Abstract 227: Inhibition of Histone Deacetylase Catalytic Activity Improves Cardiac and Pulmonary Function in a Feline Model of Heart Failure with Preserved Ejection Fraction

Rationale: Heart Failure with preserved Ejection Fraction (HFpEF) accounts for about 50% of all heart failure cases but has no effective therapies.
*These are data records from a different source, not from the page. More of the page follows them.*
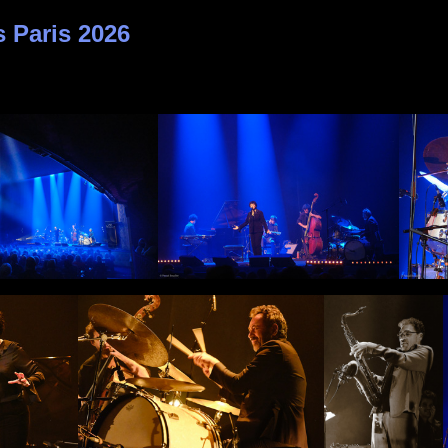
s Paris 2026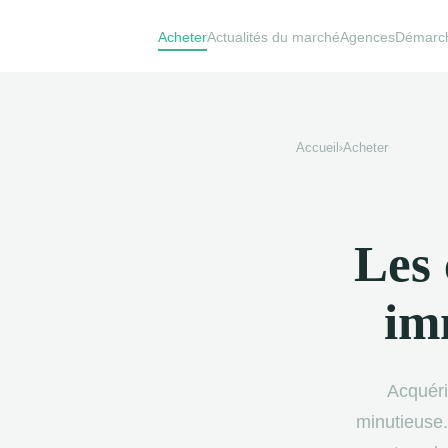
Acheter
Actualités du marché
Agences
Démarche
Accueil
›
Acheter
Les 
im
Acquéri
minutieuse.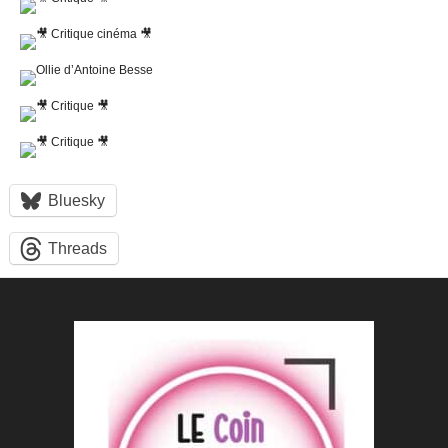
Bluesky
Threads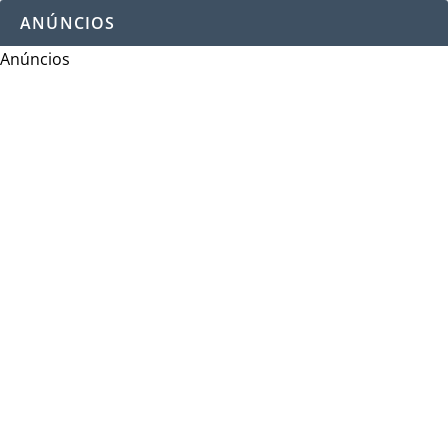
ANÚNCIOS
Anúncios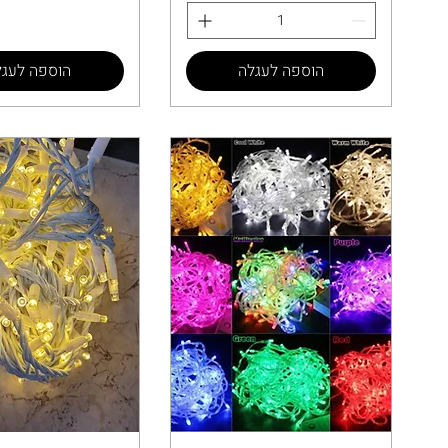
הוספה לעגלה
הוספה לעגל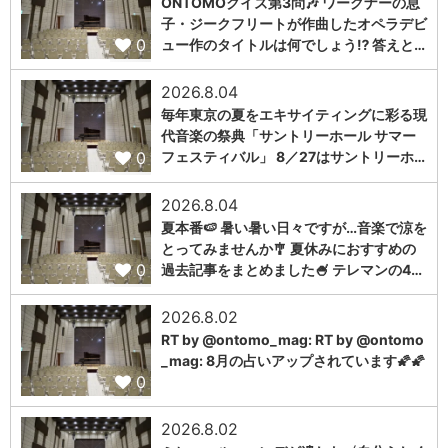
ONTOMOクイズ第3問🎶 ワーグナーの息
子・ジークフリートが作曲したオペラデビ
0
ュー作のタイトルは何でしょう⁉️ 答えと…
2026.8.04
毎年東京の夏をエキサイティングに彩る現
代音楽の祭典「サントリーホール サマー
0
フェスティバル」 8／27はサントリーホ…
2026.8.04
夏本番🍉 暑い暑い日々ですが…音楽で涼を
とってみませんか🎐 夏休みにおすすめの
0
過去記事をまとめました🍧 テレマンの4…
2026.8.02
RT by @ontomo_mag: RT by @ontomo
_mag: 8月の占いアップされています🌠🌠
0
2026.8.02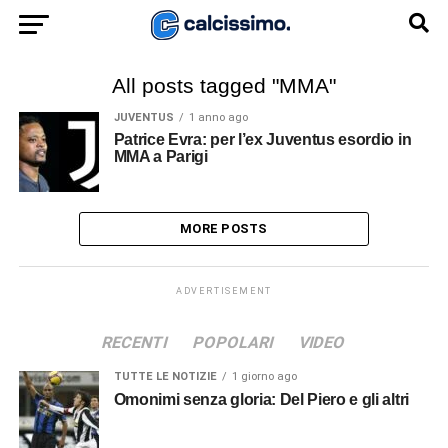
All posts tagged "MMA"
JUVENTUS
1 anno ago
Patrice Evra: per l’ex Juventus esordio in
MMA a Parigi
MORE POSTS
ADVERTISEMENT
RECENTI
POPOLARI
VIDEO
TUTTE LE NOTIZIE
1 giorno ago
Omonimi senza gloria: Del Piero e gli altri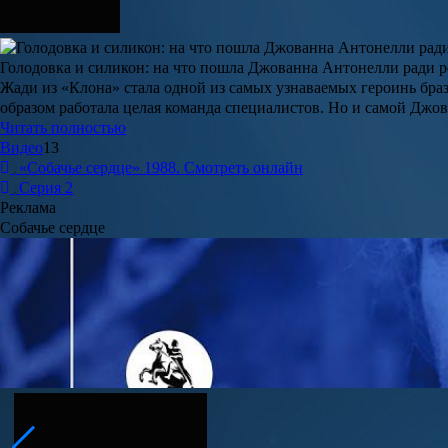
Голодовка и силикон: на что пошла Джованна Антонелли ради 
Жади из «Клона» стала одной из самых узнаваемых героинь бр
образом работала целая команда специалистов. Но и самой Джо
Читать полностью
Видео
13
«Собачье сердце» 1988. Смотреть онлайн
Серия 2
Реклама
Собачье сердце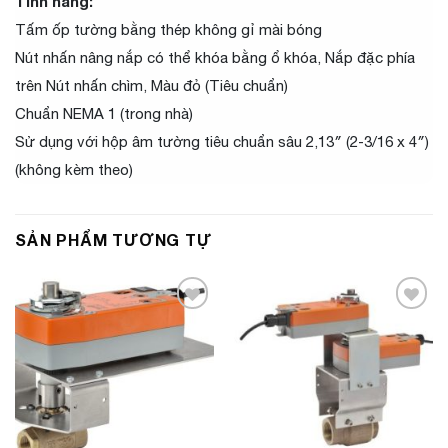
Tính năng:
Tấm ốp tường bằng thép không gỉ mài bóng
Nút nhấn nâng nắp có thể khóa bằng ổ khóa, Nắp đặc phía
trên Nút nhấn chìm, Màu đỏ (Tiêu chuẩn)
Chuẩn NEMA 1 (trong nhà)
Sử dụng với hộp âm tường tiêu chuẩn sâu 2,13″ (2-3/16 x 4″)
(không kèm theo)
SẢN PHẨM TƯƠNG TỰ
Add to
Add to
Wishlist
Wishlist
Hypothesis: Inhibition of histone deacetylase (HDAC) catalytic activity exerts beneficial effects on the cardiopulmonary system in a feline model of HFpEF. Methods and Results: Male domestic short hair cats (n=21, aged 2mo), underwent either a sham procedure (n=5) or aortic constriction (n=16) using a customized pre-shaped band, resulting in slow progressive pressure overload during growth. 2 months post-banding, banded cats were treated daily with either 10mg/kg suberoylanilide hydroxamic acid ( b+SAHA ) (n=8), a pan-HDAC inhibitor, or vehicle ( b+veh ) (n=8) for 2 months. At 4 months post-banding, b+SAHA cats showed significantly reduced LV wall thickness and LA size (LA/Ao) compared to b+veh cats (Fig). Invasively measured left ventricular end-diastolic pressure (Fig. LVEDP) at 4 months was significantly elevated in b+veh cats compared to b+SAHA and sham cats (Fig). After dobutamine infusion, the increase in dp/dt max was significantly attenuated in b+veh , but not in b+SAHA cats (Fig). In vivo measurements of pulmonary function at 4 months post-banding demonstrated marked improvement in b+SAHA cats, reflected by an increase in lung compliance and a decrease in alveolar-arterial oxygen gradient (A-aDO 2 ) and intrapulmonary shunt (Fig). Efficacy of SAHA in vivo correlated with enhanced ex vivo myofibril relaxation. Conclusion: HDAC inhibition rescues the established HFpEF phenotype by reducing LV hypertrophy, LVEDP, LA size, and enhancing myofibril relaxation, which ultimately results in improved pulmonary function.